→ Your goal
For the entries below, the expected answer is the line with "M672,883L705,931L725,967L731,999L725,1009L724,1032", the line with "M1163,979L1261,967L1513,945", and every line between them, exactly as written, and nothing more.
________________________________________
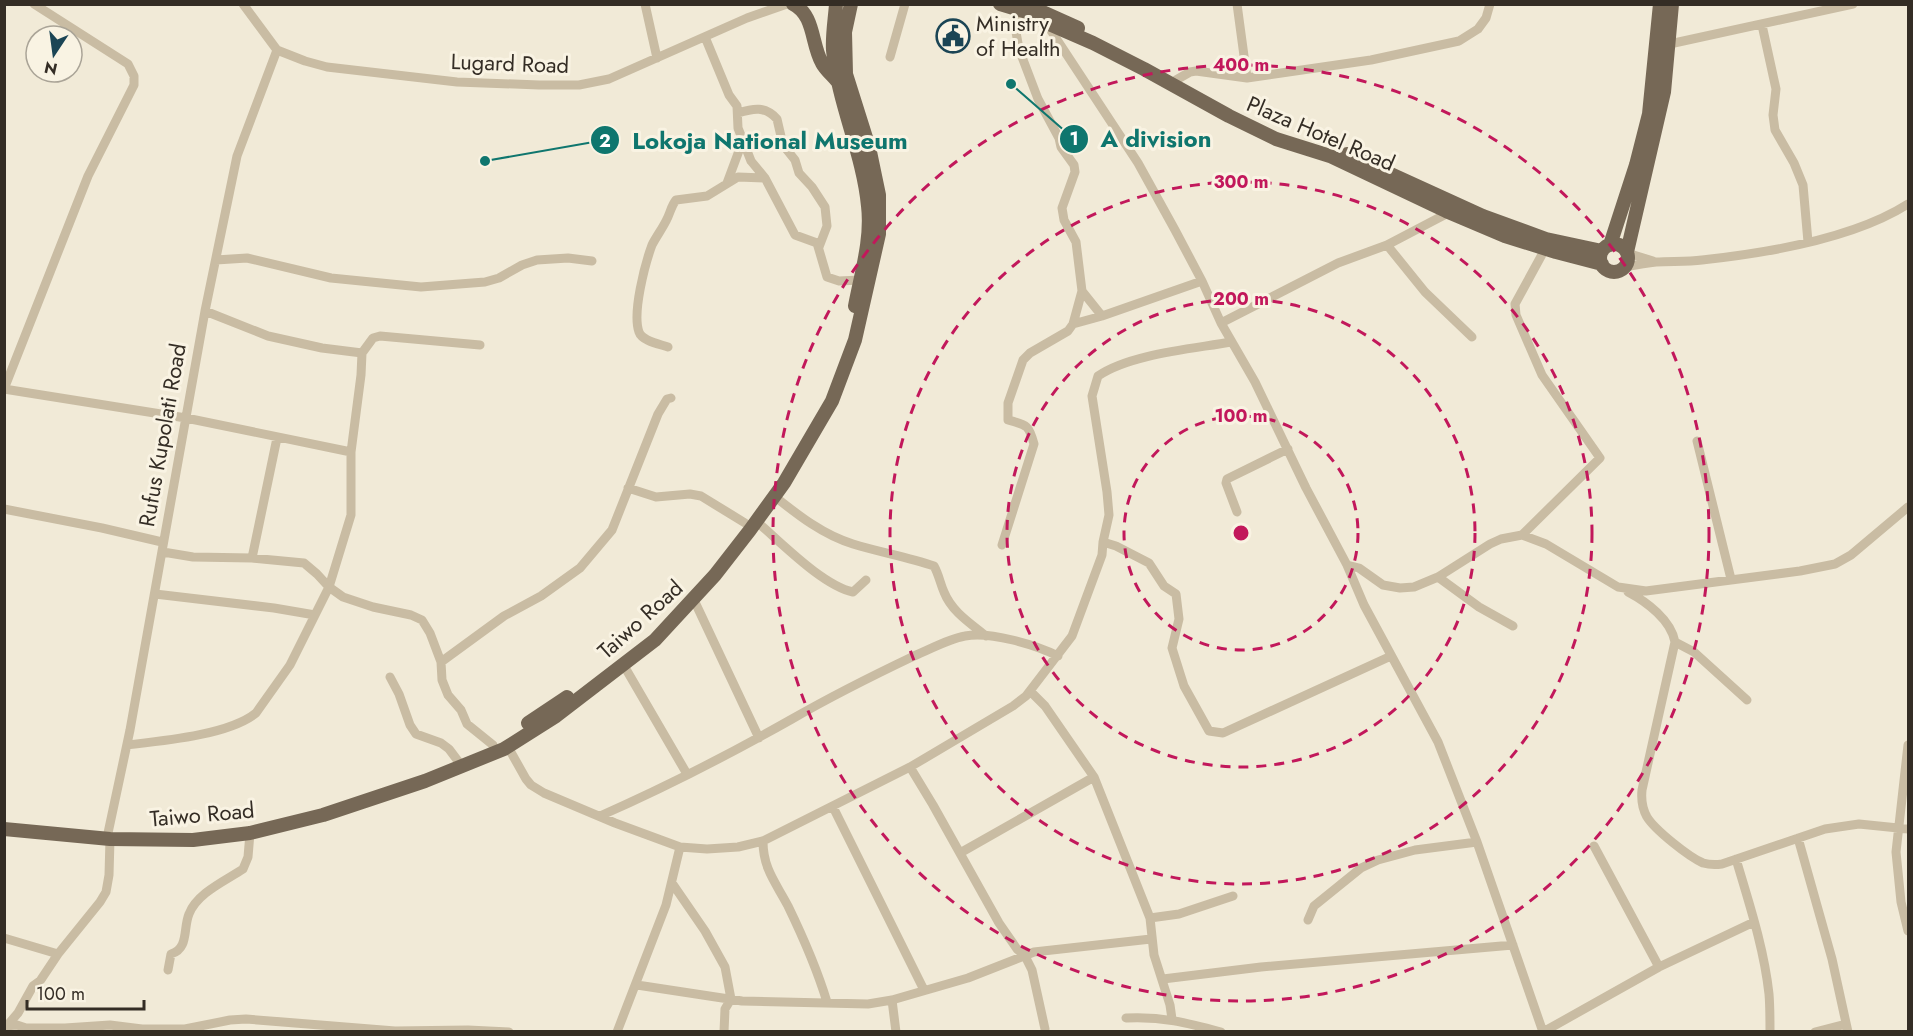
<svg xmlns="http://www.w3.org/2000/svg" width="1913" height="1036" font-family="Jost,sans-serif">
<style>
.lines{fill:none;stroke-linecap:round;stroke-linejoin:round}
.minor{stroke:#c9bca3;stroke-width:9}
.primary{stroke:#766856;stroke-width:14}
.ring{fill:none;stroke:#c2185b;stroke-width:3;stroke-dasharray:10 8}
.labels{text-anchor:middle;dominant-baseline:central;stroke-width:6;stroke-linejoin:round;paint-order:stroke}
.poi-label{font-size:22px;fill:#342d25;stroke:#f9f3e3;text-anchor:start}
.street-label{font-size:22px;fill:#342d25;stroke:#f9f3e3}
.centre{fill:#c2185b;stroke:#f9f3e3;stroke-width:3}
.ring-label{font-size:18px;text-anchor:middle;font-weight:bold;fill:#c2185b;stroke:#f9f3e3;stroke-width:6;stroke-linejoin:round;paint-order:stroke}
.leader{fill:none;stroke:#0f766e;stroke-width:2}
.callout-dot{fill:#0f766e;stroke:#f9f3e3;stroke-width:2}
.mark-label{font-size:18px;text-anchor:middle;font-weight:bold;fill:#fff}
.callout-label{font-size:24px;text-anchor:middle;font-weight:bold;fill:#0f766e;stroke:#f9f3e3;stroke-width:6;stroke-linejoin:round;paint-order:stroke}
</style>
<rect width="100%" height="100%" fill="#f1ead7"/>
<g class="lines">
<path class="minor" d="M243,4L277,50L305,61L327,67L457,82L539,85H579L609,79L747,18L787,4
M645,4L657,58
M1237,4L1247,78
M1046,23L1138,163L1175,230L1202,281L1221,323L1255,382L1306,488L1347,565L1364,605L1438,742L1477,842L1543,1032
M1762,25L1776,89L1773,115L1775,130L1794,163L1803,185L1808,242
M705,37L729,95L737,106L738,128L751,161L765,178L795,235L817,243L827,277L839,281L860,280
M1665,45L1853,4
M890,57L905,4
M1176,80L1190,72L1196,71L1247,78L1371,60L1459,41L1478,29L1486,18L1490,4
M738,113C754,108 765,106 777,119L783,145L795,160L799,173L812,187L825,207L827,226L819,247
M727,183L743,140
M1387,245L1425,292L1472,337
M1627,253L1653,261
M216,260L247,258L331,278L421,287L485,282L499,278L522,265L537,260L568,258L592,261
M1624,267C1635,265 1646,263 1656,262C1671,261 1687,262 1702,260C1767,253 1853,239 1908,204
M1082,291L1102,316
M205,311L268,336L322,348L362,353L373,338L380,336L480,345
M1221,323L1338,263L1387,245L1450,212
M1073,324L1102,316L1202,281
M668,347C659,344 642,341 639,332C632,313 645,264 652,245C656,237 662,229 666,221C670,214 671,206 676,200L707,196L738,177L765,178
M4,389L88,176L134,85V76L128,64L34,4
M4,389L186,418L351,452
M1697,441L1731,579
M628,488L656,497L690,494L701,496L745,523
M774,496C798,515 823,535 853,544C879,552 907,557 934,566C939,575 940,583 944,592C952,612 970,623 986,636
M4,509L102,528L162,542
M1237,512L1226,483L1227,479L1288,449
M757,522C782,543 822,585 853,592L866,580
M1522,535L1600,458L1542,375L1516,315L1515,304L1545,249
M1103,542L1116,546L1149,563L1164,586L1176,594L1179,619L1172,648L1184,686L1209,731L1223,733L1391,656
M1002,545L1034,444C1029,425 1027,425 1008,420V403L1023,360L1030,353L1068,331L1073,324L1082,291L1076,242L1064,220L1062,208L1075,172L1074,165L1061,147L1059,138L1038,99L1019,49L1016,32L1018,22L1027,12
M163,552L193,557L252,558L304,563L317,574L329,587L343,597L373,607L411,615L422,620L430,633L441,662L442,680L448,695L461,710L467,724L493,745
M252,558L277,438
M1347,565L1359,568L1383,585L1400,588L1414,587L1438,577L1490,544L1501,539L1522,535L1546,544L1618,587L1646,591L1800,571L1835,564L1851,555L1908,507
M1438,577L1479,607L1513,626
M1628,592C1647,602 1671,620 1675,642L1642,790C1641,800 1642,808 1647,817C1655,830 1689,857 1703,863C1710,865 1715,865 1722,864L1825,829L1859,824L1908,829
M155,594L274,608L315,615
M694,600L759,738
M1675,642L1694,652L1747,700
M441,662L504,616L541,596L580,568L612,530L658,414L667,399L671,398
M623,664L687,774
M390,677L399,694L410,725L416,734L441,743L449,749L458,761
M1030,691L1045,706L1094,777L1150,918L1154,955L1170,1005L1172,1019
M127,745C162,741 229,735 256,713L290,665L329,587L351,515V452L361,375L362,353
M1908,745L1896,852L1901,902L1908,931
M508,747L526,779L531,785L544,793L615,823L680,847L707,849L738,847L763,841L910,767L1013,706L1026,696L1072,636L1102,555L1103,542L1109,515L1107,492L1092,396L1098,376C1130,354 1192,349 1231,342
M910,767L933,805L999,923L1017,949L1025,956L1032,970L1045,1029
M833,807L924,990
M600,816C666,787 730,754 792,719C832,696 872,676 914,656C931,649 948,639 965,636C990,631 1036,645 1058,656
M108,833L130,730L205,311L237,156L277,50
M1798,838L1832,959L1848,1032
M763,841C763,869 776,883 788,906C803,937 817,969 827,1002
M1594,846L1659,967
M960,853L1094,777
M1736,859C1749,903 1764,948 1769,994C1770,1006 1770,1019 1770,1032
M672,883L705,931L725,967L731,999L725,1009L724,1032
M1150,918L1179,914L1233,896
M1308,920L1314,906L1361,868L1378,860L1415,850L1477,842
M4,938L58,954
M168,970L171,954C189,949 183,928 189,914C197,893 225,881 243,869L248,857L250,833
M1163,979L1261,967L1513,945
M637,985L742,1001L868,1004L892,1000L968,978L1034,952L1151,939
M892,1000L896,1032
M1126,1018C1161,1016 1188,1023 1221,1032
M4,1026L17,1025L26,1028H65L110,1025L142,1029H185L230,1020L246,1019L395,1031L468,1030L509,1032
M6,1027L18,1013L33,986L40,981L58,954L100,902L106,892L109,875L110,839
M617,1032L666,905L680,847
M1543,1032L1659,967L1754,922
M1815,1032L1846,1024"/>
<path class="primary" d="M793,4C815,15 811,44 822,63C825,69 832,75 837,81
M836,4C835,19 832,35 833,50C838,104 863,153 868,206C872,239 861,274 855,306
M1000,4L1027,12L1047,23L1093,43L1144,69L1229,116L1276,139L1330,156L1446,211L1505,236L1556,252L1602,264
M1027,5L1078,28
M1347,154L1483,216L1546,239L1602,251
M1600 258a14 14 0 1 1 28 0a14 14 0 1 1-28 0Z
M1610,245L1636,165L1649,114L1660,4
M1627,252L1664,92L1672,4
M528,723L567,697
M4,829L110,839L193,840L250,833L323,815L425,781L504,749L556,716L655,640L715,575L750,530L784,483L832,401L855,340L879,234V195L869,147L846,74L845,32L851,4"/>
</g>
<g class="ring">
<circle cx="1241" cy="533" r="117"/>
<circle cx="1241" cy="533" r="234"/>
<circle cx="1241" cy="533" r="351"/>
<circle cx="1241" cy="533" r="468"/>
</g>
<defs>
<g id="civic-ring" transform="scale(1.725)"><circle r="9.5" fill="#f9f3e3" stroke="#1b4555" stroke-width="1.5"/><path d="M-.6-6.5H3V-4.5H.6V-3L4-1V1h2V6H-6V1h2V-1L-.6-3ZM-1.2 2.5V6h2.4V2.5Z" fill="#1b4555"/></g>
</defs>
<g fill-rule="evenodd">
<use href="#civic-ring" x="953" y="36"/>
</g>
<g class="labels">
<g class="poi-label">
<text x="976" y="23">Ministry<tspan x="976" dy="25">of Health</tspan></text>
</g>
<g class="street-label">
<text transform="translate(510 63) rotate(2)">Lugard Road</text>
<text transform="translate(1321 133) rotate(23)">Plaza Hotel Road</text>
<text transform="translate(162 435) rotate(-80)">Rufus Kupolati Road</text>
<text transform="translate(640 619) rotate(-42)">Taiwo Road</text>
<text transform="translate(202 814) rotate(-5)">Taiwo Road</text>
</g>
</g>
<circle cx="1241" cy="533" r="9" class="centre"/>
<g class="ring-label">
<text x="1241" y="71">400 m</text>
<text x="1241" y="188">300 m</text>
<text x="1241" y="305">200 m</text>
<text x="1241" y="422">100 m</text>
</g>
<path class="leader" d="M1011 84L1074 139M485 161L605 140"/>
<g class="callout-dot">
<circle cx="1011" cy="84" r="6"/>
<circle cx="485" cy="161" r="6"/>
<circle cx="1074" cy="139" r="15"/>
<circle cx="605" cy="140" r="15"/>
</g>
<g class="mark-label">
<text x="1074" y="145">1</text>
<text x="605" y="147">2</text>
</g>
<g class="callout-label">
<text x="1156" y="147">A division</text>
<text x="770" y="149">Lokoja National Museum</text>
</g>
<rect width="1913" height="1036" fill="none" stroke="#342d25" stroke-width="12"/>
<g transform="translate(54 54) rotate(193)"><circle r="28" fill="#f9f3e3" stroke="#aaa497" stroke-width="1.5"/>
<path d="M0-4.5L10 22L0 15L-10 22Z" fill="#1b4555"/>
<text y="-9" font-size="16" font-weight="bold" text-anchor="middle" fill="#342d25">N</text>
</g>
<path d="M27 1000v9h117v-9" fill="none" stroke="#342d25" stroke-width="3"/>
<text x="36" y="1000" font-size="18" fill="#342d25" stroke="#f9f3e3" stroke-width="4.5" paint-order="stroke">100 m</text>
</svg>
________________________________________
→ Response
M672,883L705,931L725,967L731,999L725,1009L724,1032
M1150,918L1179,914L1233,896
M1308,920L1314,906L1361,868L1378,860L1415,850L1477,842
M4,938L58,954
M168,970L171,954C189,949 183,928 189,914C197,893 225,881 243,869L248,857L250,833
M1163,979L1261,967L1513,945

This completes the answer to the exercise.